How PCA and SVD are related:
Interpret SVD the PCA way: m*n matrix, m>n, rank = n. m objects in n space, no perfect collinearity. Rotate in observation space, such that the n vectors in sample space are orthogonal and have largest principal vector norms. Each vector in sample space are projections of observations in corresponding basis, so the first right singular vector have the largest sum of squared projections, and the rest recursively optimize on the residuals. Conclusion: right singular vectors is the PCA basis, left singular vectors multiplies the singular values have row vectors being object coordinates in the rotated basis.

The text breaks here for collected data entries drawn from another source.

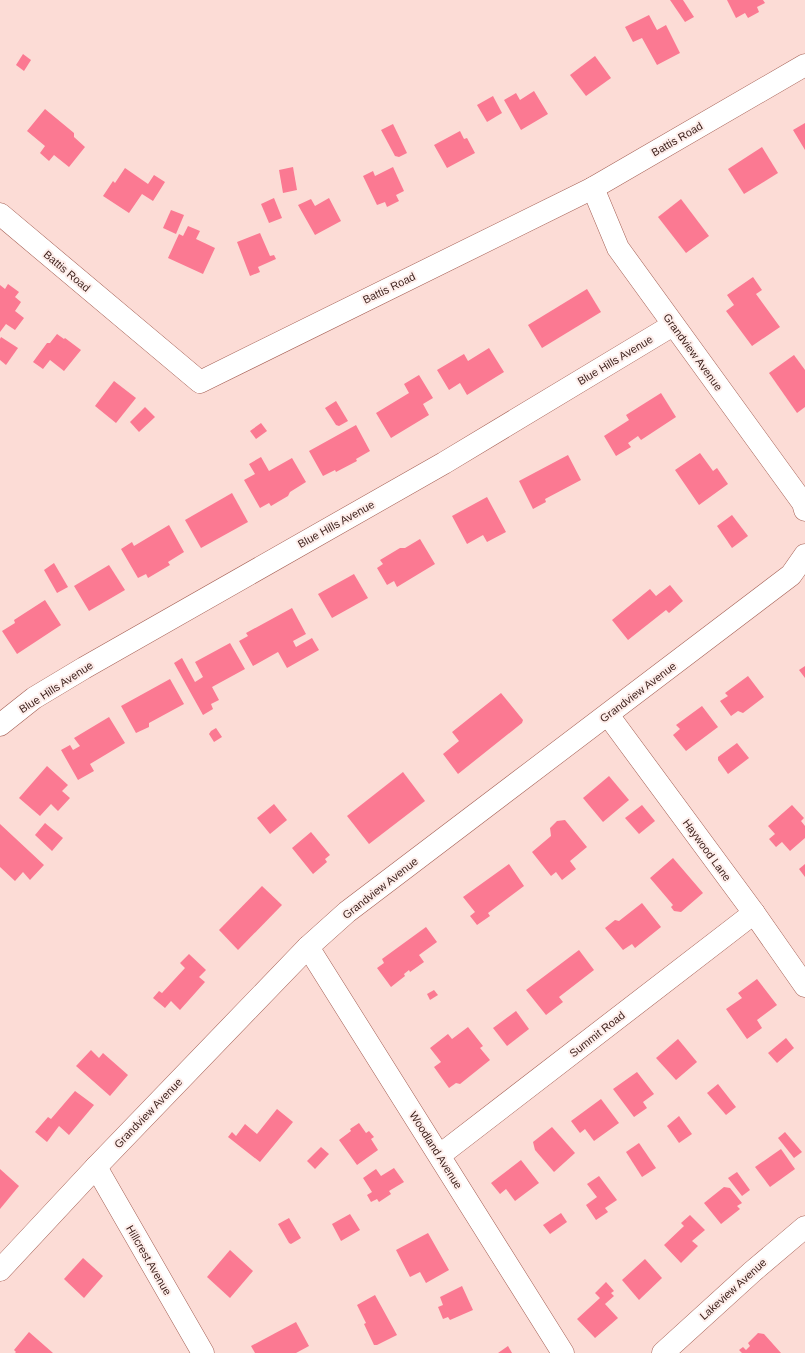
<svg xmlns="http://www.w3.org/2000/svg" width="805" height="1353" viewBox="0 0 805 1353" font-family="Arial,sans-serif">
  <rect width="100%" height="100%" fill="#fcdcd6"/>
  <g fill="#fb7992">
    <path d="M670 0H683L694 17 685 22Z"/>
    <path d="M727 0H763L765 3 757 7 759 12 748 18 745 13 736 18Z"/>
    <path d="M649 15 657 30 666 25 680 53 657 65 642 38 633 42 625 27Z"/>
    <path d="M23 54 31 60 24 71 16 65Z"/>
    <path d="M595 56 611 78 586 96 570 75Z"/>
    <path d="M534 91 548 114 521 130 504 100 516 93 520 100Z"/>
    <path d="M493 96 502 113 487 122 477 105Z"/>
    <path d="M45 109 74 133V137L85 147 69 167 54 155 49 161 40 153 45 146 27 131Z"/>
    <path d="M805 123V150L793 130Z"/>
    <path d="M393 124 407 153 399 157 395 156 381 130Z"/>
    <path d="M460 131 464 139 467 138 475 153 447 168 434 145Z"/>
    <path d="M762 147 778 173 744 194 728 169Z"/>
    <path d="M293 167 297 190 283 193 279 170Z"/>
    <path d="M393 167 404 191 396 195 399 201 387 207 385 202 377 205 363 176 373 171 375 176Z"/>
    <path d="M125 168 148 184 154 175 165 182 153 201 142 194 129 213 103 196 113 181 115 183Z"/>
    <path d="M274 198 282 218 269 223 261 204Z"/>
    <path d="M329 198 341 221 315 235 298 205 311 199 315 206Z"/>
    <path d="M681 199 709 236 686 253 658 217Z"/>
    <path d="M171 210 184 215 176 234 163 228Z"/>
    <path d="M188 226 200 231 196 239 215 248 203 274 168 258 179 234 183 236Z"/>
    <path d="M260 233 270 256 274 255 276 259 258 267 260 272 250 276 237 242Z"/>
    <path d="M753 277 762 290 756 294 780 327 752 346 726 311 734 305 727 295Z"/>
    <path d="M8 284 19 292 15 297 21 302 15 311 24 318 15 330 6 324 0 332V285L5 289Z"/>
    <path d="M587 289 601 312 542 348 528 325Z"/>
    <path d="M57 334 64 339 65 338 81 350 64 371 50 360 43 369 33 362 47 343H50Z"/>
    <path d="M1 337 18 348 6 365 0 360V339Z"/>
    <path d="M489 348 504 372 467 395 460 383 449 390 437 370 464 354 468 361Z"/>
    <path d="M794 355 805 370V407L797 413 769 373Z"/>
    <path d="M419 375 433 398 423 404 429 415 391 438 376 413 409 393 404 384Z"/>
    <path d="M114 381 136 398 116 423 95 406Z"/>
    <path d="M661 393 676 417 641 440 638 436 628 443 631 447 616 456 604 436 629 420 626 415Z"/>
    <path d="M336 401 348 421 339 426 336 425 325 408Z"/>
    <path d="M145 407 155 417 139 432 130 422Z"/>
    <path d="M261 423 267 431 256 439 250 431Z"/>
    <path d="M356 425 370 451 356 459 357 461 336 472 335 470 323 476 309 451Z"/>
    <path d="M700 453 713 471 717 468 728 484 699 505 675 470Z"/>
    <path d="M568 455 581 480 545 499 546 502 533 509 519 481Z"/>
    <path d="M261 457 269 471 292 458 306 482 290 492 288 496 271 506 269 503 260 508 244 480 255 474 249 464Z"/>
    <path d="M232 493 248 522 201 548 185 520Z"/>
    <path d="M487 497 506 532 487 542 483 535 467 544 452 516Z"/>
    <path d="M732 515 748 536 732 548 717 526Z"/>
    <path d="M169 525 184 552 168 562 170 565 148 578 146 574 138 578 121 549 132 542 134 546Z"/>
    <path d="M420 539 435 564 397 587 394 581 387 585 377 568 383 564 380 560 400 548H405Z"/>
    <path d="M54 563 68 587 57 593 44 570Z"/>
    <path d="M109 565 125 590 89 611 74 586Z"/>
    <path d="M354 574 368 598 332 618 318 594Z"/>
    <path d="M670 585 683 601 669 613 666 610 628 640 612 620 650 589 656 596Z"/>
    <path d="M45 600 61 625 17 654 2 631 15 623 14 620Z"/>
    <path d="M292 608 306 634 293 641 296 647 312 638 319 650 287 668 278 652 253 666 239 641 248 636 246 633Z"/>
    <path d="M230 643 245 669 212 687 219 700 211 704 213 709 203 715 174 663 182 658 195 682 203 677 195 662Z"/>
    <path d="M805 666V678L799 670Z"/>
    <path d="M748 676 764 697 743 713 738 711 731 716 720 701 728 696 725 693Z"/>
    <path d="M170 679 184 704 149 723V727L136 733 121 706Z"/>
    <path d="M501 693 523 720 522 723 458 774 443 754 459 741 452 732Z"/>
    <path d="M702 706 718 727 686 751 673 735 680 729 676 725Z"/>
    <path d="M109 717 125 743 90 764 94 771 78 780 61 750 70 745 73 750 80 746 74 738Z"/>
    <path d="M216 728 222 737 214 742 209 734 211 731Z"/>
    <path d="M737 743 749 758 728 774 718 760V757Z"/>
    <path d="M47 766 68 785 62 791 70 798 58 811 51 804 40 816 19 798Z"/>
    <path d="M403 772 425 801 369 844 347 816Z"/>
    <path d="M609 776 629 800 603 822 583 798Z"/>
    <path d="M274 804 287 820 270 834 257 818Z"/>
    <path d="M642 805 655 821 639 834 625 818Z"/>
    <path d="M792 805 804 818 801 821 805 826V838L790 851 782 842 776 847 769 839 775 834 768 826Z"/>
    <path d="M565 820 587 847 570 861 576 869 562 880 556 872 551 876 532 852 551 836 550 828 557 821Z"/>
    <path d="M45 823 63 838 52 851 35 835Z"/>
    <path d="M0 824 44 865 30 880 23 872 15 881 0 867Z"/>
    <path d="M311 832 330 855 325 859 327 862 313 874 292 848Z"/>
    <path d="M673 858 703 893 681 912 674 911 671 907 673 905 650 878Z"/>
    <path d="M509 864 524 886 488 913 490 916 477 925 470 916 475 912 463 897Z"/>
    <path d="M805 864V877L799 869Z"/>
    <path d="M262 886 282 905 238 950 219 930Z"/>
    <path d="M642 903 661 927 635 948 632 944 623 950 605 928 615 920 619 921Z"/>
    <path d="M426 927 437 942 419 955 424 962 410 972 409 970 404 974 405 976 391 987 377 968 384 963 382 959Z"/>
    <path d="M579 950 594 970 559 997 563 1002 546 1015 526 990Z"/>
    <path d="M189 954 206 970 199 977 205 982 180 1010 171 1001 165 1008 153 998 159 991 162 993 185 968 180 963Z"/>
    <path d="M757 979 777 1005 757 1020 762 1028 747 1039 726 1009 742 998 738 993Z"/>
    <path d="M434 990 438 995 430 1000 427 994Z"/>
    <path d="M516 1011 529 1029 507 1046 493 1028Z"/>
    <path d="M468 1027 483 1046 480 1048 490 1060 460 1084 456 1083 449 1088 434 1067 441 1062 430 1048 448 1034 452 1039Z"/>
    <path d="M786 1038 794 1048 777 1063 768 1053Z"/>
    <path d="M678 1039 697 1062 676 1080 656 1058Z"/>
    <path d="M91 1050 99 1058 103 1053 128 1075 110 1096 76 1066Z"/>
    <path d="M637 1072 654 1094 643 1102 647 1108 634 1117 613 1089Z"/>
    <path d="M718 1084 736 1107 726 1115 707 1093Z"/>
    <path d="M75 1091 94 1105 69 1135 59 1126 47 1142 35 1132 48 1117 51 1119Z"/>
    <path d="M601 1099 619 1123 594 1141 585 1129 580 1133 571 1121Z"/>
    <path d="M277 1109 293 1122 260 1162 228 1137 232 1132 236 1136 245 1124 257 1134Z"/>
    <path d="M679 1116 692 1134 679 1143 667 1126Z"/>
    <path d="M359 1123 366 1133 369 1131 374 1137 371 1139 378 1150 357 1165 339 1140 351 1131 350 1129Z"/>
    <path d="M552 1127 575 1153 554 1172 535 1150 533 1142Z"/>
    <path d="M785 1132 802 1152 794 1158 778 1138Z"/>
    <path d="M639 1143 656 1168 642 1177 626 1152Z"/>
    <path d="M321 1147 329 1154 315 1169 307 1161Z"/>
    <path d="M781 1149 795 1169 770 1187 755 1167Z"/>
    <path d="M521 1160 539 1183 515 1201 506 1189 500 1194 491 1183Z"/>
    <path d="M394 1168 404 1182 389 1191 391 1194 379 1202 377 1199 371 1202 367 1195 372 1192 363 1178 376 1169 381 1176Z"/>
    <path d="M0 1169 19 1186 0 1209Z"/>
    <path d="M737 1172 750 1190 742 1196 728 1178Z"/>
    <path d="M599 1176 617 1200 605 1208 608 1212 596 1220 586 1205 597 1197 587 1184Z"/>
    <path d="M724 1187 730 1188 742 1203 737 1206 740 1209 721 1224 704 1203Z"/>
    <path d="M561 1213 567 1222 550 1234 543 1225Z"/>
    <path d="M350 1214 360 1230 341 1241 332 1224Z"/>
    <path d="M690 1215 705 1230 692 1241 698 1246 681 1263 664 1245 684 1226 681 1223Z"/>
    <path d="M289 1218 301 1238 291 1244 289 1243 278 1224Z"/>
    <path d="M428 1233 449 1270 426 1283 420 1272 410 1277 396 1250Z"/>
    <path d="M230 1250 253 1271 230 1298 207 1277Z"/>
    <path d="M83 1258 103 1276 84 1298 64 1279Z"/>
    <path d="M645 1259 662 1278 639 1300 622 1280Z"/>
    <path d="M606 1282 614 1291 611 1293 614 1296 605 1304 618 1318 595 1338 577 1319 600 1298 595 1293Z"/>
    <path d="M462 1286 473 1310 450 1320 448 1317 443 1319 438 1307 443 1305 440 1297Z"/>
    <path d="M375 1295 397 1335 377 1345H374L364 1324 366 1323 357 1305Z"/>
    <path d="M296 1322 309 1346 296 1353H255L251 1346Z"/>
    <path d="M29 1332 53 1353H15L16 1352 14 1350Z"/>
    <path d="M758 1333 764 1334 781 1353H742L739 1350 743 1347 746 1350 750 1346 748 1343Z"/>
    <path d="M508 1346 512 1353H498Z"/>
  </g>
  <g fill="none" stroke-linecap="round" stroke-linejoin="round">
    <defs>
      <g id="minor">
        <path d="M593 188 618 248 803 503 805 510"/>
        <path d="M0 214 200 382 593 188 805 65"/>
        <path d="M608 715 754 913 805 986"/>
        <path d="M0 725 34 698 84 668 444 463 673 325"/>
        <path d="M308 947 563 1353"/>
        <path d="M440 1155 754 913"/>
        <path d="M96 1167 203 1353"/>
        <path d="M0 1270 96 1167 308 947 347 912 791 575 805 555"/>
        <path d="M663 1353 752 1272 805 1227"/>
      </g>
    </defs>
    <use href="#minor" stroke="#a45f54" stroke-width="23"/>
    <use href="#minor" stroke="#fff" stroke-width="22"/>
  </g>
  <g text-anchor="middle" stroke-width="4" stroke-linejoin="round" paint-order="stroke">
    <g font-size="11" fill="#3c1f1a" stroke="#feeeeb">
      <text transform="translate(677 139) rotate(-30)" y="4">Battis Road</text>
      <text transform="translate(67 271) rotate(40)" y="4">Battis Road</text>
      <text transform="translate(389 288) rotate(-26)" y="4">Battis Road</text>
      <text transform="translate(693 352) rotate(54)" y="4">Grandview Avenue</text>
      <text transform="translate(615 360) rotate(-31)" y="4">Blue Hills Avenue</text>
      <text transform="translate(336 524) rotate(-29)" y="4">Blue Hills Avenue</text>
      <text transform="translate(56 687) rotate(-33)" y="4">Blue Hills Avenue</text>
      <text transform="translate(638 692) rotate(-37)" y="4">Grandview Avenue</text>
      <text transform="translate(707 850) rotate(54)" y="4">Haywood Lane</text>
      <text transform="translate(380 888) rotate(-38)" y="4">Grandview Avenue</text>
      <text transform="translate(597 1034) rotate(-38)" y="4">Summit Road</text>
      <text transform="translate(148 1113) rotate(-46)" y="4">Grandview Avenue</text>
      <text transform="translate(436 1150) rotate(58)" y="4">Woodland Avenue</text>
      <text transform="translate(149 1260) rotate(60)" y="4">Hillcrest Avenue</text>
      <text transform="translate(733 1289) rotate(-42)" y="4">Lakeview Avenue</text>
    </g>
  </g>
</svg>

Assumptions: linearity, orthogonality.
Principal Components are (unit) eigenvectors of the sample covariance matrix;
Principal Components Analysis (PCA): Directions (subspaces) of maximal sample variance -> Top (dominant) eigenvectors of the sample covariance matrix, with directional variances being the associated eigenvalues.
PCA can be done by eigenvalue decomposition of a data variance-covariance matrix or singular value decomposition of a data matrix. Singular values of the data matrix are the principal square roots of eigenvalues of the data variance-covariance matrix. "Spectral decomposition": sample space (R^n) can be seen as the dual to the observation space (R^p), principal components are the longest vectors in the sample space for all basis rotations in the observation space. Non-principal components can be truncated without much loss in the observation space, and (principal) information in the sample space can be stored to approximately reconstruct the data, with less storage.
PCA at scale:
[Distributed machine learning first distributes n observations, preserving closed-form algorithm (if exists) for performance; when feature set d also scales, algorithm complexity needs to be restricted to be linear in both n and d, and typically iterative algorithms are used such as stochastic gradient descent (SGD).]
PCA vs LM LS (least square estimate of linear model): Both optimize RSS, but PCA uses distance in full space, LM LS uses distance in the label direction. Simple example: With Galton's symmetric joint distribution of inter-generation heights, PCA gives the diagonal and counter diagonal; while LM LS always gives a line flatter than the diagonal, crossing at the center of mass.